- What you need to do: Select the lines of the records containing the word "ﻛﺘﺎﺑﺔ" and list them.

[Bounding box prediction data]
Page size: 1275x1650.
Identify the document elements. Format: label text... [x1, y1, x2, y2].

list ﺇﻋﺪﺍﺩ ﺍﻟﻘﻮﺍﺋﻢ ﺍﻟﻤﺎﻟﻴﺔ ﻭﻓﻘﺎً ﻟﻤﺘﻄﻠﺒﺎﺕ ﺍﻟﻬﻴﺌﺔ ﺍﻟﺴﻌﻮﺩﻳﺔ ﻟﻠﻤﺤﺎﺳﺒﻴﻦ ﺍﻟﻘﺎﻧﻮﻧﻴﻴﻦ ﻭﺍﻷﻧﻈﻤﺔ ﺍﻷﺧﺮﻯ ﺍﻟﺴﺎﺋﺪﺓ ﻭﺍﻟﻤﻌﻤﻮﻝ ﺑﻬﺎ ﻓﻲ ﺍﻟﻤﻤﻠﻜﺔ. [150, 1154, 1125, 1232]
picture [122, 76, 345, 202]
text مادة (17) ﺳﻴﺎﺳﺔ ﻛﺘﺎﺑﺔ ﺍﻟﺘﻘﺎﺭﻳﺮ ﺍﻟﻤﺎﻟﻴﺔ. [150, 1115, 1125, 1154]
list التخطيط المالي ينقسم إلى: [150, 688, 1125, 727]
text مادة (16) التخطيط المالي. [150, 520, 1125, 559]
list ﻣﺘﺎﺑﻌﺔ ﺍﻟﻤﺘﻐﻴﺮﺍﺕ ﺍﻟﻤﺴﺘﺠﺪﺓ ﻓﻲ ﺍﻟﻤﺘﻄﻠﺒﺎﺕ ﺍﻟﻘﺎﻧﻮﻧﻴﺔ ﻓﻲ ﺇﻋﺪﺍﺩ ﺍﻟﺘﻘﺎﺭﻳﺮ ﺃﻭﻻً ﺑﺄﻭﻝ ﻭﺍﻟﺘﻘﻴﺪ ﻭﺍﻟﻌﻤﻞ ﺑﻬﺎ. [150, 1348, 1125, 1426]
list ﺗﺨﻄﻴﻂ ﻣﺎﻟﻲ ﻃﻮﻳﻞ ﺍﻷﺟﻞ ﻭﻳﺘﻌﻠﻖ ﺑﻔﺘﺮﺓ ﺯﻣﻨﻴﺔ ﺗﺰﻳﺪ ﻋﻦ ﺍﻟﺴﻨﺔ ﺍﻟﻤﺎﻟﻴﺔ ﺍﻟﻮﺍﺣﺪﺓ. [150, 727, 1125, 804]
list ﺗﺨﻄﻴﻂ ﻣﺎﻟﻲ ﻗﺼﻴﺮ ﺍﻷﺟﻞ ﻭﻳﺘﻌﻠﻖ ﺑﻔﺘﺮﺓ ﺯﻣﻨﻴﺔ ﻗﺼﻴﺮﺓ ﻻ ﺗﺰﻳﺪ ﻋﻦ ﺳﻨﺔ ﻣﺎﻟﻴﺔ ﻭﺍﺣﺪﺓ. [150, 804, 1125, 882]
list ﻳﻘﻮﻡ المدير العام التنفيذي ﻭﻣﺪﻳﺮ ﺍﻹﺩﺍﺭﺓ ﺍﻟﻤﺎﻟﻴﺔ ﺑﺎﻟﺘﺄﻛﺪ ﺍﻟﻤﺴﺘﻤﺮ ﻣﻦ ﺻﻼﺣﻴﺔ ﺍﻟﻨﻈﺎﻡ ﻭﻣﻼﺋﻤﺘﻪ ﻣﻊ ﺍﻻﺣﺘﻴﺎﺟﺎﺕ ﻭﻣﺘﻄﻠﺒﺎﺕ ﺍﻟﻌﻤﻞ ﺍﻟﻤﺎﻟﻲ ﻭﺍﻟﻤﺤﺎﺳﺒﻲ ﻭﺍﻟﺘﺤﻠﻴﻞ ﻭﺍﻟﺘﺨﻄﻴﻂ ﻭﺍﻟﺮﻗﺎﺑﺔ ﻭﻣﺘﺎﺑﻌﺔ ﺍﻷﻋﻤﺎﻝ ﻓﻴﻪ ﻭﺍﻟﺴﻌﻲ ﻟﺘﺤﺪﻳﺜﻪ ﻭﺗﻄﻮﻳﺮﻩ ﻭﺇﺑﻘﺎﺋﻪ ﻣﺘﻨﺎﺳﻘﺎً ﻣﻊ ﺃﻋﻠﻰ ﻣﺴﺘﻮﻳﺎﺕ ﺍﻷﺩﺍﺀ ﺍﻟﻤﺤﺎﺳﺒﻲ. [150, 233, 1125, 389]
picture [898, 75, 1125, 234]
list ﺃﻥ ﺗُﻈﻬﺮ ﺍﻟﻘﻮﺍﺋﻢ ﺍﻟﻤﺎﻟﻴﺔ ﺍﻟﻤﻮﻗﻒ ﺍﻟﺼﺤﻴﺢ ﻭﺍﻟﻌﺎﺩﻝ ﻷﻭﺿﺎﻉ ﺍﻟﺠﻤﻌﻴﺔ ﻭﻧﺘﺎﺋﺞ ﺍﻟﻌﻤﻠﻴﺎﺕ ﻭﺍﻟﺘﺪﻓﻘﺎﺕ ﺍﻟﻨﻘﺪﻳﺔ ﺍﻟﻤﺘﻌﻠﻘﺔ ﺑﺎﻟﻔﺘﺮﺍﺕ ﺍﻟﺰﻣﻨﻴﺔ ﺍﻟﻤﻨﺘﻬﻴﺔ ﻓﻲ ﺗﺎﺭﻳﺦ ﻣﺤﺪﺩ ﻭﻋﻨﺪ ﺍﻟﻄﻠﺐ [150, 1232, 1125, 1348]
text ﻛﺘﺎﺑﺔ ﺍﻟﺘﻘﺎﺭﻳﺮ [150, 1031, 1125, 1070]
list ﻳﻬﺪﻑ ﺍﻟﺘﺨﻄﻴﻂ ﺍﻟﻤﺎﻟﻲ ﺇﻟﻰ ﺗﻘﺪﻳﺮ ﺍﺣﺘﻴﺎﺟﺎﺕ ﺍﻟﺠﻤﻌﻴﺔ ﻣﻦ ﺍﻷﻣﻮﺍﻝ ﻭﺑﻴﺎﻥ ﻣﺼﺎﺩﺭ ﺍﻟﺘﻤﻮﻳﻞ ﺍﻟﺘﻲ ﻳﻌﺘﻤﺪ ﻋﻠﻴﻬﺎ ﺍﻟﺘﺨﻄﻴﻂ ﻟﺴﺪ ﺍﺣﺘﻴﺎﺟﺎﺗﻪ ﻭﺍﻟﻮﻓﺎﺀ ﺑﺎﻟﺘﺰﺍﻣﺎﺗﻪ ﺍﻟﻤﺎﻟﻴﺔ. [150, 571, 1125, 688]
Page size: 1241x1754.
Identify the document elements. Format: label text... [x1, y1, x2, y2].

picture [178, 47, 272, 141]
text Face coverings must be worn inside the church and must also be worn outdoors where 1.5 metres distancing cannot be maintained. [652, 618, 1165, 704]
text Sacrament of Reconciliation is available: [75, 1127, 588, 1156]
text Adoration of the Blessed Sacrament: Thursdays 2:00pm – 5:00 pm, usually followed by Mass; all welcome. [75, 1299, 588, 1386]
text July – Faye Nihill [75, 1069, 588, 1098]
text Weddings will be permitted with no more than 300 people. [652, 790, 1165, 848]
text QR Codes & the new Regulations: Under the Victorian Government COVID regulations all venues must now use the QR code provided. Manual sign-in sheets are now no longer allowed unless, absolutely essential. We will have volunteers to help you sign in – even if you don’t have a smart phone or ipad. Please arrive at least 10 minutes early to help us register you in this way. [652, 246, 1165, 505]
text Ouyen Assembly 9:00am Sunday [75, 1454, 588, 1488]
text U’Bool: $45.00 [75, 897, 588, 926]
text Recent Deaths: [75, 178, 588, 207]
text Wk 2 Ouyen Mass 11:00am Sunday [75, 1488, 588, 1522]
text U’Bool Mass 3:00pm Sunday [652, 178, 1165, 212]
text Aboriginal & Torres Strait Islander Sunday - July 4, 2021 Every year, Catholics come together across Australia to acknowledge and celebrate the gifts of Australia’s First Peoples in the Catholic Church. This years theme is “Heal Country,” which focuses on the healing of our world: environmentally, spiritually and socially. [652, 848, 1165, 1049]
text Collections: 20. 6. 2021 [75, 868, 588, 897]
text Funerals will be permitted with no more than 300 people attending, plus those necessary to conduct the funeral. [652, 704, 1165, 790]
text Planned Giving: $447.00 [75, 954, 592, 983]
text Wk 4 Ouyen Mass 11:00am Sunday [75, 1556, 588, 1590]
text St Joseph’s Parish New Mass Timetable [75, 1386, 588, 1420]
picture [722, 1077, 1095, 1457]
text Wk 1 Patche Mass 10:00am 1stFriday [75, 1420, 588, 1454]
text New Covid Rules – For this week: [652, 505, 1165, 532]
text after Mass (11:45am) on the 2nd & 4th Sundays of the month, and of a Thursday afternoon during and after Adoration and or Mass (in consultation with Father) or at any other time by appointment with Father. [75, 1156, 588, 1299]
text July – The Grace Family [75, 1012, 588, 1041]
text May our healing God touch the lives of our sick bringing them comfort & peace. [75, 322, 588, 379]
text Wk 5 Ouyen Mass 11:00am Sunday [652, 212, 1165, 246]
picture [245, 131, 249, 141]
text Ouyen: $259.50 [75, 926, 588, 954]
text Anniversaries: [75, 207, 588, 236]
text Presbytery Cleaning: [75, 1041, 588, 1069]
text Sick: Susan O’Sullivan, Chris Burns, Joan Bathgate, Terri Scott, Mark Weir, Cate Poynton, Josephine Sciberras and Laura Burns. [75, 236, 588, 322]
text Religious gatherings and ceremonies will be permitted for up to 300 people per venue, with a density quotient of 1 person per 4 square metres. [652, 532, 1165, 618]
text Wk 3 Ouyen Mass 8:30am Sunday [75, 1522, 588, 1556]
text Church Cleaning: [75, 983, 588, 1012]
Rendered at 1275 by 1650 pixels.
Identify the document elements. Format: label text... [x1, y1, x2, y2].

- Answer to this exercise:
text مادة (17) ﺳﻴﺎﺳﺔ ﻛﺘﺎﺑﺔ ﺍﻟﺘﻘﺎﺭﻳﺮ ﺍﻟﻤﺎﻟﻴﺔ. [150, 1115, 1125, 1154]
text ﻛﺘﺎﺑﺔ ﺍﻟﺘﻘﺎﺭﻳﺮ [150, 1031, 1125, 1070]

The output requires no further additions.